Les caissières : hier « héroïnes », aujourd’hui flouées malgré les profits de la grande distribution

par Rozenn Le Carboulec

La grande distribution affiche de confortables profits, réalisés en particulier grâce au dévouement de leurs employés de caisse. Certaines grandes enseignes ont cependant décidé d’accélérer leur remplacement par des caisses automatiques, et les promesses de primes à 1000 euros n’ont pas vraiment été tenues. Enquête.

Un peu partout en France, certains supermarchés ont fait un pas de plus vers l’automatisation pendant la crise du Covid-19. C’est le cas dans plusieurs magasins Casino parisiens, comme à Riquet ou à Ménilmontant, équipés de nouvelles caisses automatiques en plein confinement, en plus de celles qui avaient été installées avant. Au Géant Casino de Lannion, dans les Côtes-d’Armor, les clients ont également vu apparaître un nouveau mode de paiement. Ils ont désormais la possibilité de passer par un grand portique vert dont l’accès est réservé au « Scan Express » avec l’application Casino Max. Autrement dit : les acheteurs peuvent dorénavant scanner et payer les produits directement avec leur smartphone, en ayant préalablement téléchargé l’application et enregistré leur carte bancaire. Pour sortir, plus de passage en caisse, mais un portillon à ouvrir avec un code barre affiché sur son smartphone.

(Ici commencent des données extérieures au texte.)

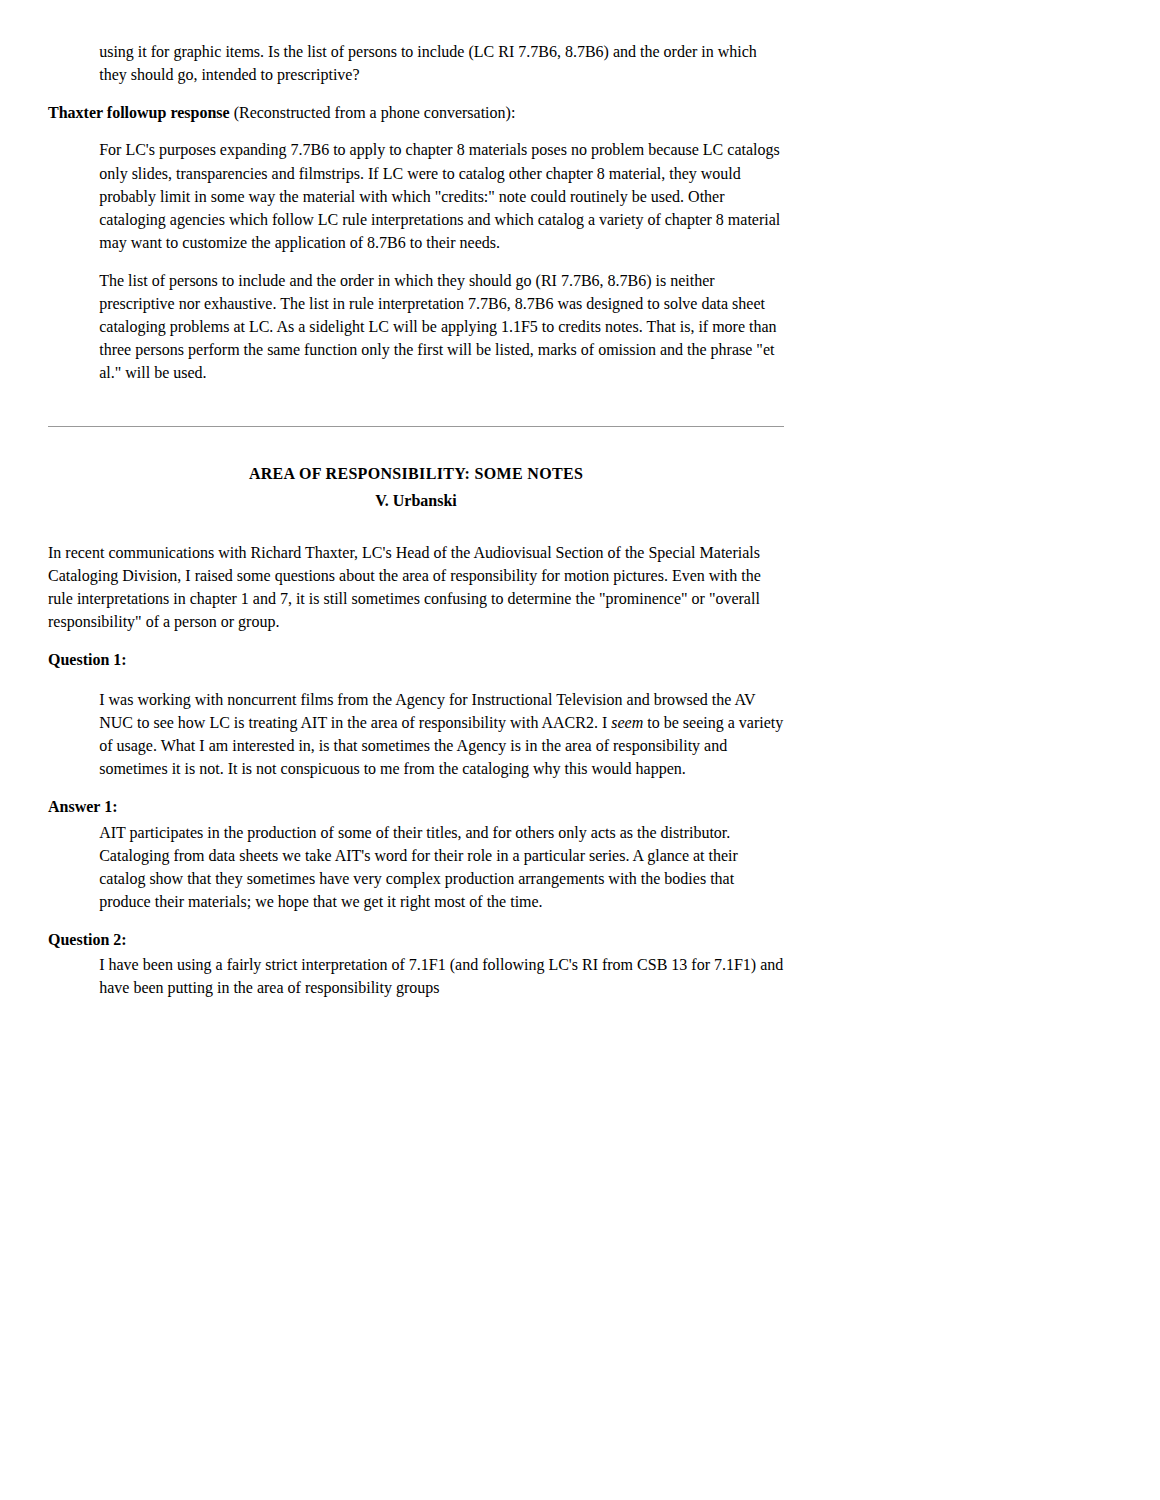using it for graphic items. Is the list of persons to include (LC RI 7.7B6, 8.7B6) and the order in which they should go, intended to prescriptive?
Thaxter followup response (Reconstructed from a phone conversation):
For LC's purposes expanding 7.7B6 to apply to chapter 8 materials poses no problem because LC catalogs only slides, transparencies and filmstrips. If LC were to catalog other chapter 8 material, they would probably limit in some way the material with which "credits:" note could routinely be used. Other cataloging agencies which follow LC rule interpretations and which catalog a variety of chapter 8 material may want to customize the application of 8.7B6 to their needs.
The list of persons to include and the order in which they should go (RI 7.7B6, 8.7B6) is neither prescriptive nor exhaustive. The list in rule interpretation 7.7B6, 8.7B6 was designed to solve data sheet cataloging problems at LC. As a sidelight LC will be applying 1.1F5 to credits notes. That is, if more than three persons perform the same function only the first will be listed, marks of omission and the phrase "et al." will be used.
AREA OF RESPONSIBILITY: SOME NOTES
V. Urbanski
In recent communications with Richard Thaxter, LC's Head of the Audiovisual Section of the Special Materials Cataloging Division, I raised some questions about the area of responsibility for motion pictures. Even with the rule interpretations in chapter 1 and 7, it is still sometimes confusing to determine the "prominence" or "overall responsibility" of a person or group.
Question 1:
I was working with noncurrent films from the Agency for Instructional Television and browsed the AV NUC to see how LC is treating AIT in the area of responsibility with AACR2. I seem to be seeing a variety of usage. What I am interested in, is that sometimes the Agency is in the area of responsibility and sometimes it is not. It is not conspicuous to me from the cataloging why this would happen.
Answer 1:
AIT participates in the production of some of their titles, and for others only acts as the distributor. Cataloging from data sheets we take AIT's word for their role in a particular series. A glance at their catalog show that they sometimes have very complex production arrangements with the bodies that produce their materials; we hope that we get it right most of the time.
Question 2:
I have been using a fairly strict interpretation of 7.1F1 (and following LC's RI from CSB 13 for 7.1F1) and have been putting in the area of responsibility groups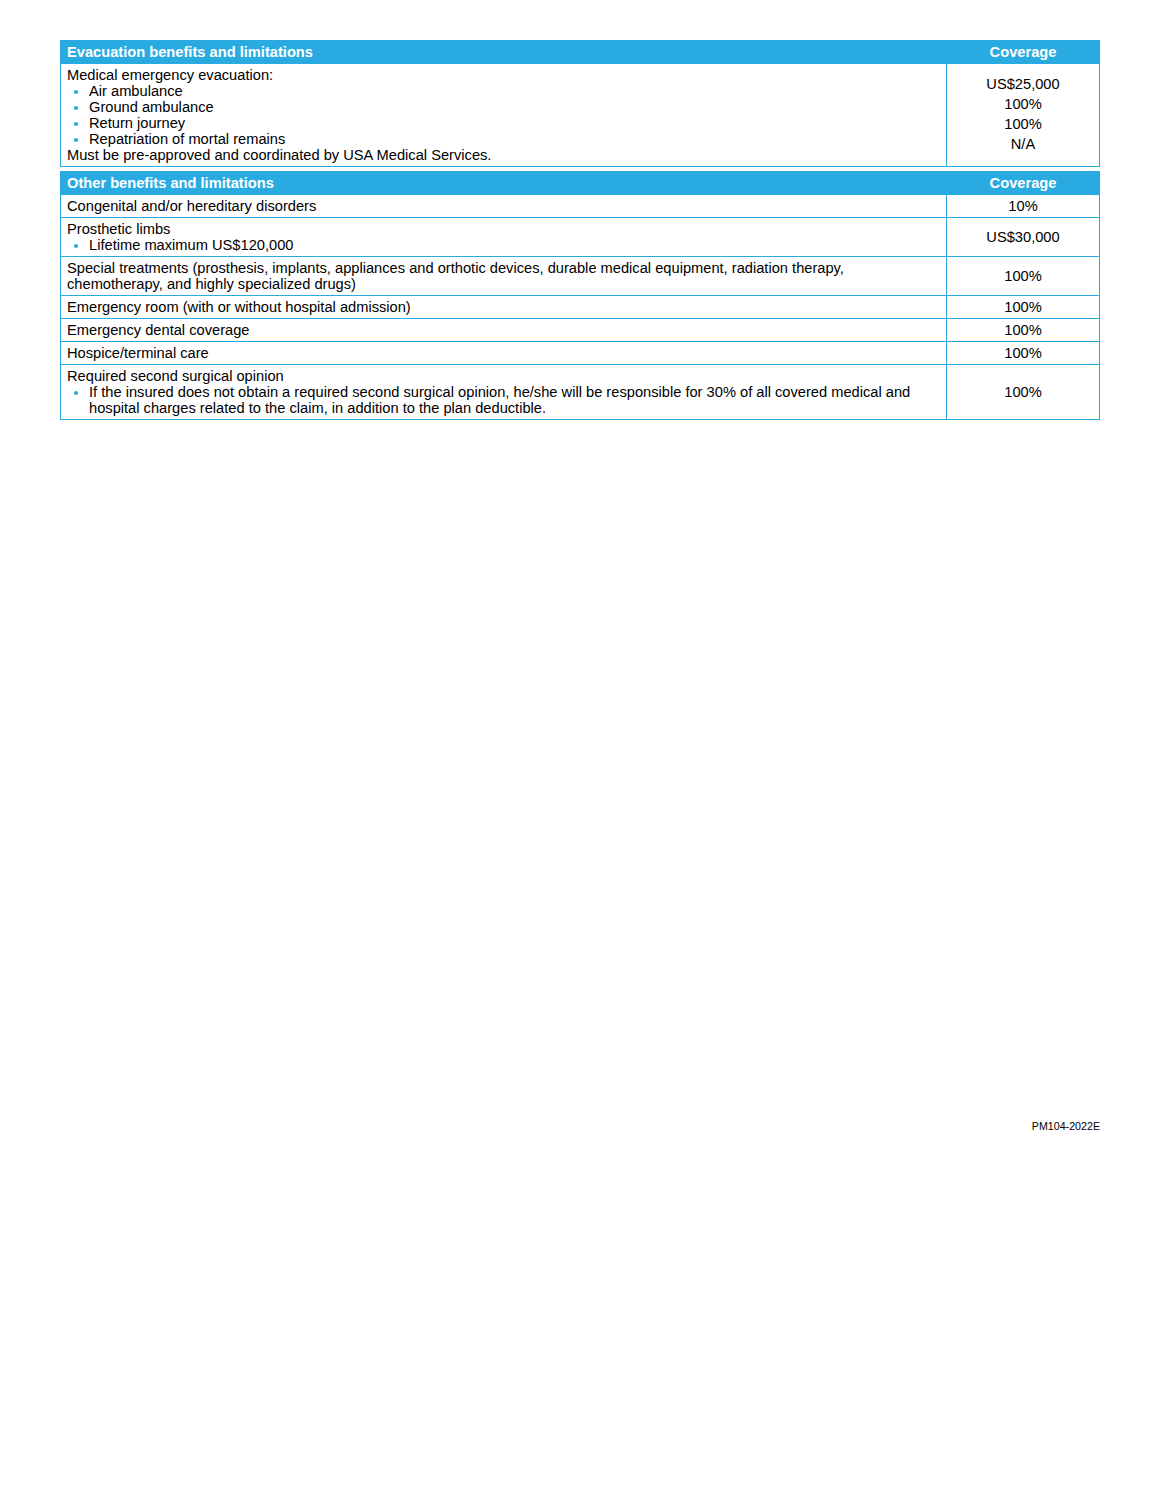| Evacuation benefits and limitations | Coverage |
| --- | --- |
| Medical emergency evacuation: Air ambulance Ground ambulance Return journey Repatriation of mortal remains Must be pre-approved and coordinated by USA Medical Services. | US$25,000 100% 100% N/A |
| Other benefits and limitations | Coverage |
| --- | --- |
| Congenital and/or hereditary disorders | 10% |
| Prosthetic limbs Lifetime maximum US$120,000 | US$30,000 |
| Special treatments (prosthesis, implants, appliances and orthotic devices, durable medical equipment, radiation therapy, chemotherapy, and highly specialized drugs) | 100% |
| Emergency room (with or without hospital admission) | 100% |
| Emergency dental coverage | 100% |
| Hospice/terminal care | 100% |
| Required second surgical opinion If the insured does not obtain a required second surgical opinion, he/she will be responsible for 30% of all covered medical and hospital charges related to the claim, in addition to the plan deductible. | 100% |
PM104-2022E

Du côté de la vente en ligne chez Monoprix, qui appartient au groupe Casino, préparer un panier de 50 produits prend désormais six minutes. Depuis le 19 mai, la marque a lancé sa solution de e-commerce alimentaire « Monoprix Plus » : un entrepôt géant de 36 000 m² à Fleury-Mérogis, dans lequel des robots se chargent d’empaqueter, en l’espace de quelques secondes, les produits commandés par les clients.

Ce n’est pas le scénario d’une dystopie imaginant nos futurs modes d’achats dans la grande distribution, mais la réalité d’une automatisation qui pourrait encore s’accélérer. Et qui rend certaines caissières, « héroïnes » en première ligne face au virus, profondément amères.

Vers une « digitalisation » accrue des magasins

Dans son assemblée générale du 17 juin 2020, le groupe Casino détaille plusieurs mesures spécifiques liées à l’épidémie du Covid-19. Parmi elles : l’accélération de l’encaissement automatique, l’augmentation des capacités de livraison à domicile, du « click & collect » et du drive. Ce n’est qu’une nouvelle étape d’une stratégie de « digitalisation du parcours clients » entamée depuis plus longtemps : en février et mars 2020, 45 % des paiements en hypermarchés et 36 % en supermarchés Casino ont été réalisés par smartphone ou en caisse automatique. Sur les deux derniers mois de 2019, l’enseigne loue également « une forte pénétration de l’application digitale CasinoMax avec 20 % du chiffre d’affaires généré par les utilisateurs ». Objectif affiché lors de l’assemblée générale des actionnaires du groupe l’année précédente : « Atteindre 40 % du chiffre d’affaires réalisé par les utilisateurs de l’application Casino Max en 2021 ».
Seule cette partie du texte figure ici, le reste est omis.